* What to produce
Return every line in the data below that contains the string "hide".

━━━━

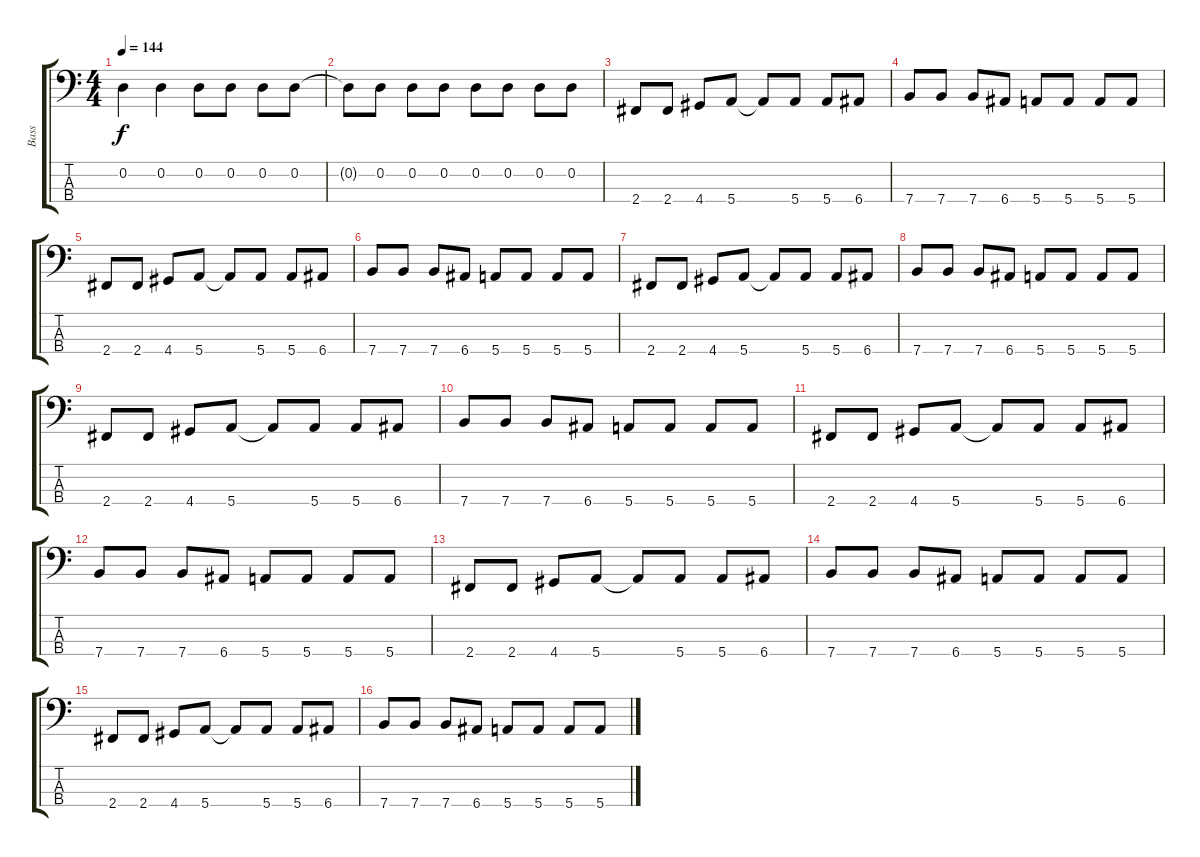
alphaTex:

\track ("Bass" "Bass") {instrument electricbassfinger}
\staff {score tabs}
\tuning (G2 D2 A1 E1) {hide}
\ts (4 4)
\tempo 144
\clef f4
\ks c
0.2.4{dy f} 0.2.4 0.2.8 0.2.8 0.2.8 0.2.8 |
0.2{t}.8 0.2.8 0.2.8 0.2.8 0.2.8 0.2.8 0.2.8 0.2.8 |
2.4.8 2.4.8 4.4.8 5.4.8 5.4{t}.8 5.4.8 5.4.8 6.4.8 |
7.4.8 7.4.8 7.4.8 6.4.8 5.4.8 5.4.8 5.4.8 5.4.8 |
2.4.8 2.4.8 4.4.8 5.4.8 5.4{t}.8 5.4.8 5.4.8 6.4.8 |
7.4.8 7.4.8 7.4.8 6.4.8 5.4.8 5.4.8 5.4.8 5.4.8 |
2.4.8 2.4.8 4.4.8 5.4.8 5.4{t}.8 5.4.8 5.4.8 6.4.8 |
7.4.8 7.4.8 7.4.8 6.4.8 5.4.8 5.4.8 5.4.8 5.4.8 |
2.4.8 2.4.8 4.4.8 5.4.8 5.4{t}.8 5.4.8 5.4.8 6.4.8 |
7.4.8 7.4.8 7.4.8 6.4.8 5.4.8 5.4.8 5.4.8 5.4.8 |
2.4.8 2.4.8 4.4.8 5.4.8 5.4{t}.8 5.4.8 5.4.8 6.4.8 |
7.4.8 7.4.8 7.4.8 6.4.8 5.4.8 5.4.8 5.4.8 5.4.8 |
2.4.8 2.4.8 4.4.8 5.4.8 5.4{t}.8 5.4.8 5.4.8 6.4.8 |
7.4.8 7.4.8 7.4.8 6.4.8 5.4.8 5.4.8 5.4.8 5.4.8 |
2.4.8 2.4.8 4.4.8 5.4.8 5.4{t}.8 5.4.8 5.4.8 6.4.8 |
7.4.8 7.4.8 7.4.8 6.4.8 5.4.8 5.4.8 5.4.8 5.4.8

━━━━

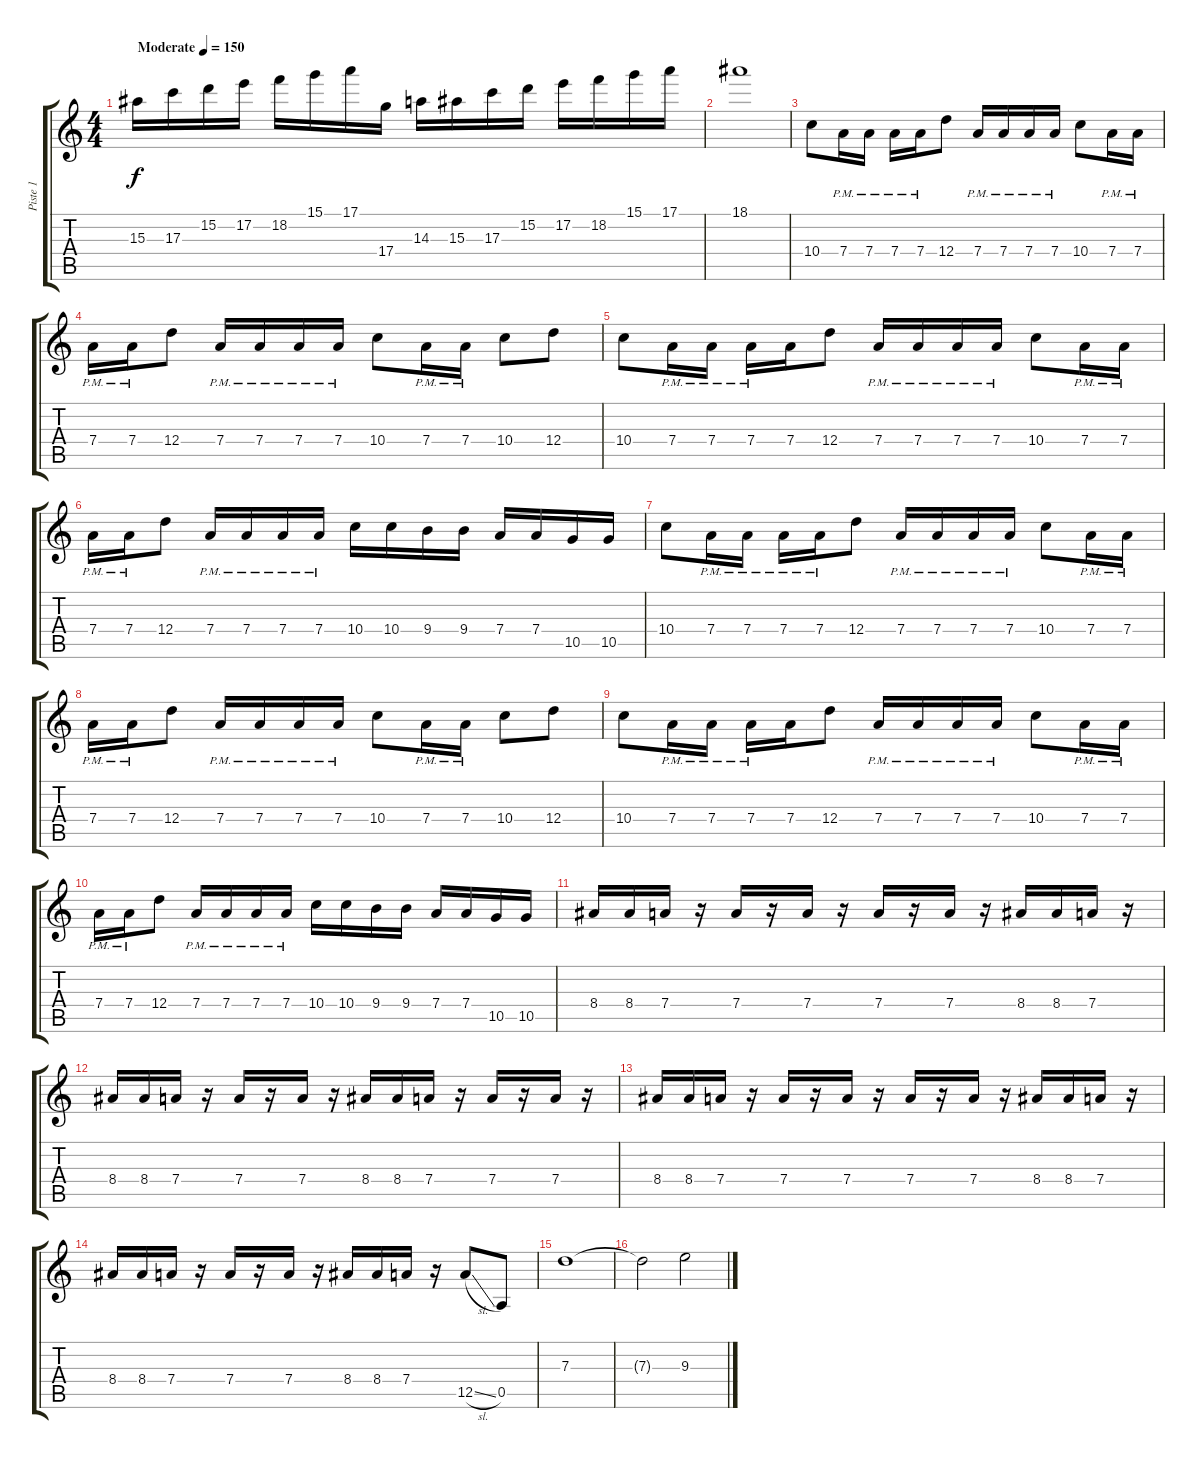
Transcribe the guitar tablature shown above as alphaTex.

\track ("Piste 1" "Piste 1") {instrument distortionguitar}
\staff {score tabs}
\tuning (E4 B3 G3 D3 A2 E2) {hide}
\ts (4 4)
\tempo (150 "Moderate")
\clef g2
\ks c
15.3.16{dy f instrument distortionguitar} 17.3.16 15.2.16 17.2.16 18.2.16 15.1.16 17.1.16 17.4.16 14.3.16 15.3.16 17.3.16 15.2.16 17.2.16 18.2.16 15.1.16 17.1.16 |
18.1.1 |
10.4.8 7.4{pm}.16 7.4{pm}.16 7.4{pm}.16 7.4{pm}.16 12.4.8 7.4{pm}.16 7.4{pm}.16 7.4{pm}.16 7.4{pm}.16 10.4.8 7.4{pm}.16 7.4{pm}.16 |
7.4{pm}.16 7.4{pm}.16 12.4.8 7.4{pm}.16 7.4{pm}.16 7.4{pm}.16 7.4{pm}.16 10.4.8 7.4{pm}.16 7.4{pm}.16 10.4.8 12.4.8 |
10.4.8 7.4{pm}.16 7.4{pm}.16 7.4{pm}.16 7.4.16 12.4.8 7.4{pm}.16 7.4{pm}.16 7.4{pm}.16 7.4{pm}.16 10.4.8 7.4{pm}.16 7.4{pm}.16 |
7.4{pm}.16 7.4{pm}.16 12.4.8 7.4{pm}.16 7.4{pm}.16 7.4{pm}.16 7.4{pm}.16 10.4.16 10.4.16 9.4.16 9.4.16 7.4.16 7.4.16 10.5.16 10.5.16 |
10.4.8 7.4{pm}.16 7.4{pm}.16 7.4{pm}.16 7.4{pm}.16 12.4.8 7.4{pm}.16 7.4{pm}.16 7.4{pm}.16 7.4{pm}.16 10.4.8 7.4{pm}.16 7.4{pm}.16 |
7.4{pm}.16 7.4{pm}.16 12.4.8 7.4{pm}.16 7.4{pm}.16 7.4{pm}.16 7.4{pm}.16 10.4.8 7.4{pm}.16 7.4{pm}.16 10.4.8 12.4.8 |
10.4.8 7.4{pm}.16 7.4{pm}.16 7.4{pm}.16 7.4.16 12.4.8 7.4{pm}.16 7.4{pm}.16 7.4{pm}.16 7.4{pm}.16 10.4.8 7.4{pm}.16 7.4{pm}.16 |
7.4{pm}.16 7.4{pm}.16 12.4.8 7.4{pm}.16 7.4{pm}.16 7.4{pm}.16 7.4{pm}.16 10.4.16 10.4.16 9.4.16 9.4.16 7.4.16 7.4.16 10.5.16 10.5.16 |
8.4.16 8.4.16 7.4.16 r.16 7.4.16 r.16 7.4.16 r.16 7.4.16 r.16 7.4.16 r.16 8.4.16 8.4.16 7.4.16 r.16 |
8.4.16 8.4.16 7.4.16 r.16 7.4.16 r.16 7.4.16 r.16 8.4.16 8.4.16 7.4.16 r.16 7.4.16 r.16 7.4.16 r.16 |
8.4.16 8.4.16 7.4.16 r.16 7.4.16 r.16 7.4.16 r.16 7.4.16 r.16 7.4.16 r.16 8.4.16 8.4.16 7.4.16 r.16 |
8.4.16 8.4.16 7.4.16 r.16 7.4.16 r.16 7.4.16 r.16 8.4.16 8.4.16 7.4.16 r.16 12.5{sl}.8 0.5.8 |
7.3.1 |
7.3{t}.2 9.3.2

━━━━

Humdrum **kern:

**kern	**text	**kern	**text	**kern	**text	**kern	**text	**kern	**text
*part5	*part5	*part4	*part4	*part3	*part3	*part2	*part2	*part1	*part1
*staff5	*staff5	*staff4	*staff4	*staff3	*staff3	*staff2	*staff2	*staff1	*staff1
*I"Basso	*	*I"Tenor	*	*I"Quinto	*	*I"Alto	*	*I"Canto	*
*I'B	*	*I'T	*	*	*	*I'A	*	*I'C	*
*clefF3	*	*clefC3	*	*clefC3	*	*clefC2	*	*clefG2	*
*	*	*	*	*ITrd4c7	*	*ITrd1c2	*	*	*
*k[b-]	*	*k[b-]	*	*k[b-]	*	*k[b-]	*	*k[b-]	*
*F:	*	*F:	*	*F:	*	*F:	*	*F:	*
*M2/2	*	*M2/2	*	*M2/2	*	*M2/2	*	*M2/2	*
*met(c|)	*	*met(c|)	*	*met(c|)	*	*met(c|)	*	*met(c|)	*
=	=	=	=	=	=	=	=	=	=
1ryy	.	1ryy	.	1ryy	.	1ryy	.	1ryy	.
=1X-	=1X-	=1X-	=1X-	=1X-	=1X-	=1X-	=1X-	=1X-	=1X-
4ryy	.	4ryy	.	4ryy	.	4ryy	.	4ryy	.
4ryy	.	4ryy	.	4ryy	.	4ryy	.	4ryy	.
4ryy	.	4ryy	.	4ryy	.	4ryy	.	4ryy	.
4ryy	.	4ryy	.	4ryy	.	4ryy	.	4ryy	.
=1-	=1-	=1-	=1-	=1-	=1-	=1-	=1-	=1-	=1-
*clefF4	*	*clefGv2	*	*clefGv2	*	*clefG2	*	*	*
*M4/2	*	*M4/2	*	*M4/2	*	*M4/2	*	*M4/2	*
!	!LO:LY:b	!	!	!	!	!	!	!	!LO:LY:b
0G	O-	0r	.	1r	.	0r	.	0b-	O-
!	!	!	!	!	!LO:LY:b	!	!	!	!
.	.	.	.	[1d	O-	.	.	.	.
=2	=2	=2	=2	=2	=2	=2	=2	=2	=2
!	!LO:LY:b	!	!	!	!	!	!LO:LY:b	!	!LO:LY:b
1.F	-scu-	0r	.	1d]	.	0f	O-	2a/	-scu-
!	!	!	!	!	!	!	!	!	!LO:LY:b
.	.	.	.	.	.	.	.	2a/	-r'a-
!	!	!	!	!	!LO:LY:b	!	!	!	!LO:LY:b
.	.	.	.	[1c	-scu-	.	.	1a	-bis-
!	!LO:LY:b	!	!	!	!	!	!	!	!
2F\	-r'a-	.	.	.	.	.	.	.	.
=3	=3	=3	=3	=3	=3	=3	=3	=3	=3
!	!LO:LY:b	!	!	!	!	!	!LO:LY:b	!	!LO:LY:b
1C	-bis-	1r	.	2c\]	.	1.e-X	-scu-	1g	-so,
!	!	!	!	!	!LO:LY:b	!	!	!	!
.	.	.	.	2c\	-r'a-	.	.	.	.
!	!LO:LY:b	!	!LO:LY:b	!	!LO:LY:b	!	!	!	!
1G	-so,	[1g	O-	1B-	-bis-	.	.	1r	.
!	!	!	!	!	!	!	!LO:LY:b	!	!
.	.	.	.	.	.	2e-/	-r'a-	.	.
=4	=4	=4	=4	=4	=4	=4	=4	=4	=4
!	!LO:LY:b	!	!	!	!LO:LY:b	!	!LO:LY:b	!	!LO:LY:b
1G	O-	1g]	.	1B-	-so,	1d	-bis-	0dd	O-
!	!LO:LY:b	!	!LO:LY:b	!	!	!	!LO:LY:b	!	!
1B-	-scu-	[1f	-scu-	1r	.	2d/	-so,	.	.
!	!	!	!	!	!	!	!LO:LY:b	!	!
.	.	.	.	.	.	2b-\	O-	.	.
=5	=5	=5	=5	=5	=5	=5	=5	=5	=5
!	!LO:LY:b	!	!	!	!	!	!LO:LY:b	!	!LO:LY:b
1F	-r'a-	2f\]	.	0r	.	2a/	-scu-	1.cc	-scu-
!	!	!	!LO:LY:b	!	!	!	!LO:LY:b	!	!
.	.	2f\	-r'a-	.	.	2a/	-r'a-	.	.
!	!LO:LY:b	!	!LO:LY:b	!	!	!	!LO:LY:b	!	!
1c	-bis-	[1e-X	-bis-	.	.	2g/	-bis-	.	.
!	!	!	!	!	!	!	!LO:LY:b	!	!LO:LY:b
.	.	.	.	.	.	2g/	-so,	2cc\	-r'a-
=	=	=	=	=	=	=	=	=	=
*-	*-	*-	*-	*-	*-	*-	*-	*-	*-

━━━━

* In response
\tuning (G2 D2 A1 E1) {hide}
\tuning (E4 B3 G3 D3 A2 E2) {hide}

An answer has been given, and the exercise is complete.